** Exercise inputs follows **

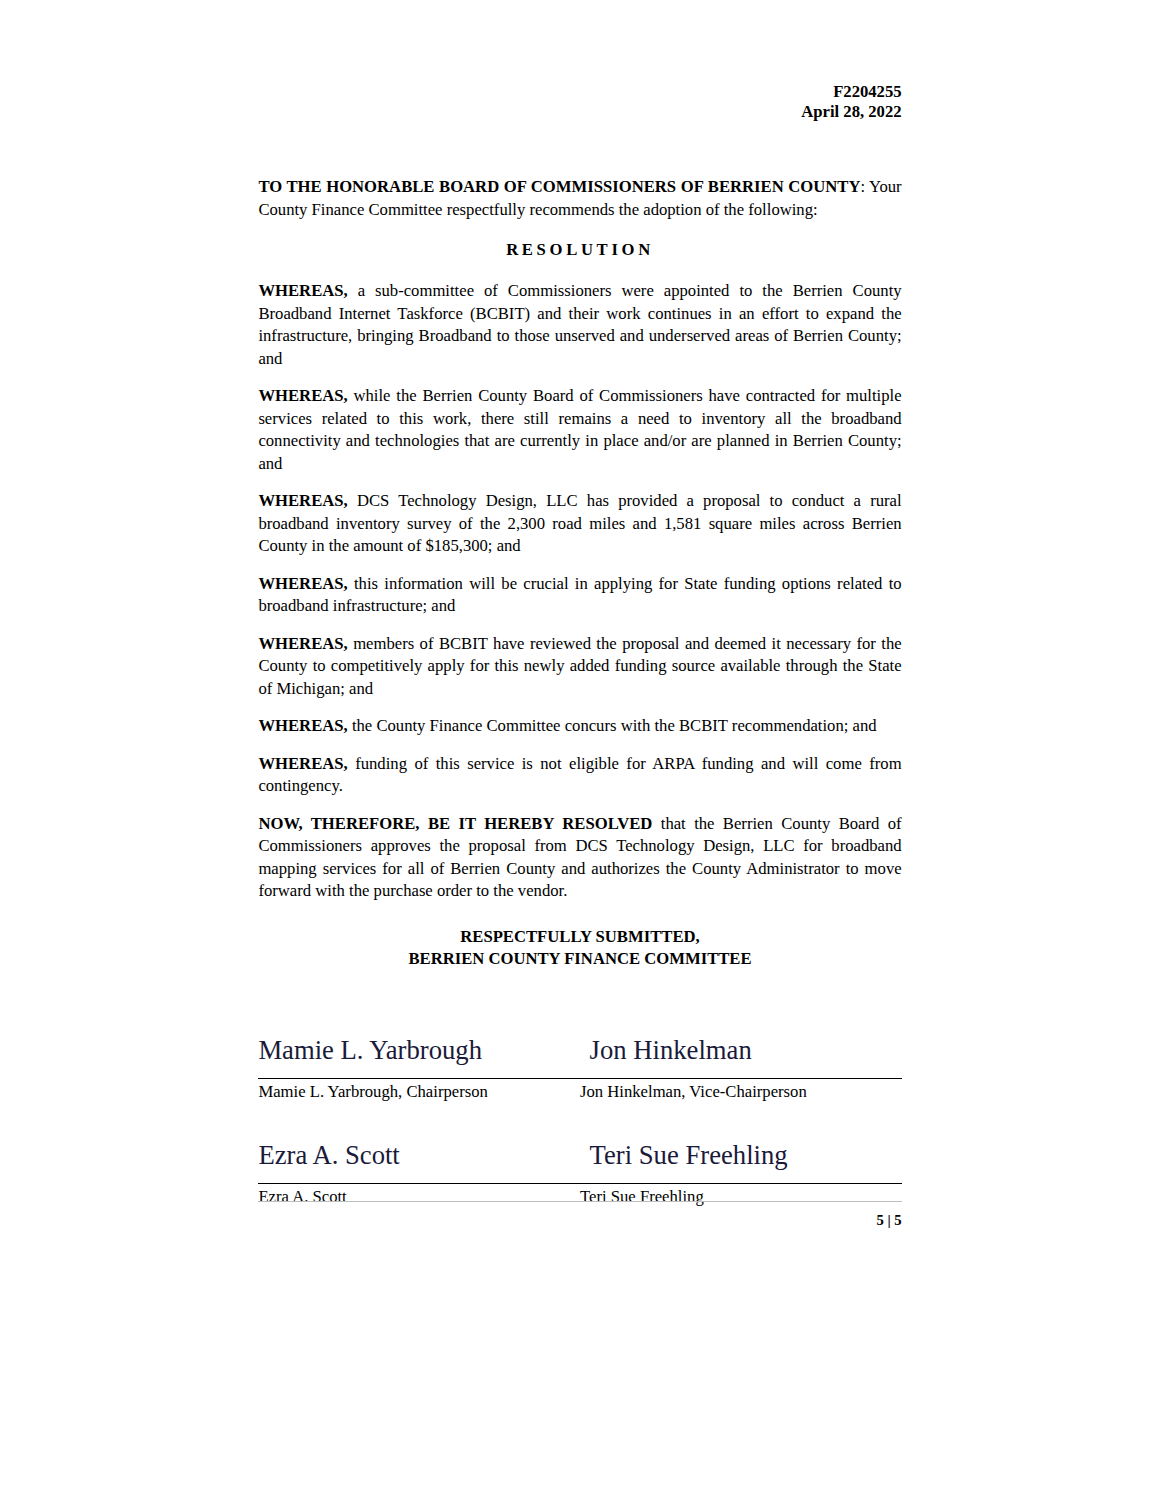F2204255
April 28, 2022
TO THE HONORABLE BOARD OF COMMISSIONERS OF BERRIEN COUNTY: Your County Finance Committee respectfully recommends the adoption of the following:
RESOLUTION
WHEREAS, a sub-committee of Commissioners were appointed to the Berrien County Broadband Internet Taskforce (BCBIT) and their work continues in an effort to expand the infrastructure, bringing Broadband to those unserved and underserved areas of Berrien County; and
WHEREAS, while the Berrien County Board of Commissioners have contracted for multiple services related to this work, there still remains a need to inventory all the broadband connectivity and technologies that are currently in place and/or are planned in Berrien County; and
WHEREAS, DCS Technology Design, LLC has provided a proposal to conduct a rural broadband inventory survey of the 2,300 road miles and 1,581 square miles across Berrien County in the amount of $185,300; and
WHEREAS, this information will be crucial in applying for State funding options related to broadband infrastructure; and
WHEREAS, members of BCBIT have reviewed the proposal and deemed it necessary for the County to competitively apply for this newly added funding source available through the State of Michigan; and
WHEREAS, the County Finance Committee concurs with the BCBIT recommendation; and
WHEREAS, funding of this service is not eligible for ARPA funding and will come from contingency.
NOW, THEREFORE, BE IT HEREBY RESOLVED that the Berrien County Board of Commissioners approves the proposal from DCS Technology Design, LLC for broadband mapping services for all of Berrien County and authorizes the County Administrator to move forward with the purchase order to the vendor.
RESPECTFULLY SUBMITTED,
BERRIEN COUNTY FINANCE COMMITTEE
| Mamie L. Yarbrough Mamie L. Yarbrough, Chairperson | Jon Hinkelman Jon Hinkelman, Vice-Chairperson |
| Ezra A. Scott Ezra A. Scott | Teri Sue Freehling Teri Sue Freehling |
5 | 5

** End of Exercise inputs **

# [Requirement]
Lines holding the word "services" are the answer; copy every one from the records above.

# [Finished exercise]
WHEREAS, while the Berrien County Board of Commissioners have contracted for multiple services related to this work, there still remains a need to inventory all the broadband connectivity and technologies that are currently in place and/or are planned in Berrien County; and
NOW, THEREFORE, BE IT HEREBY RESOLVED that the Berrien County Board of Commissioners approves the proposal from DCS Technology Design, LLC for broadband mapping services for all of Berrien County and authorizes the County Administrator to move forward with the purchase order to the vendor.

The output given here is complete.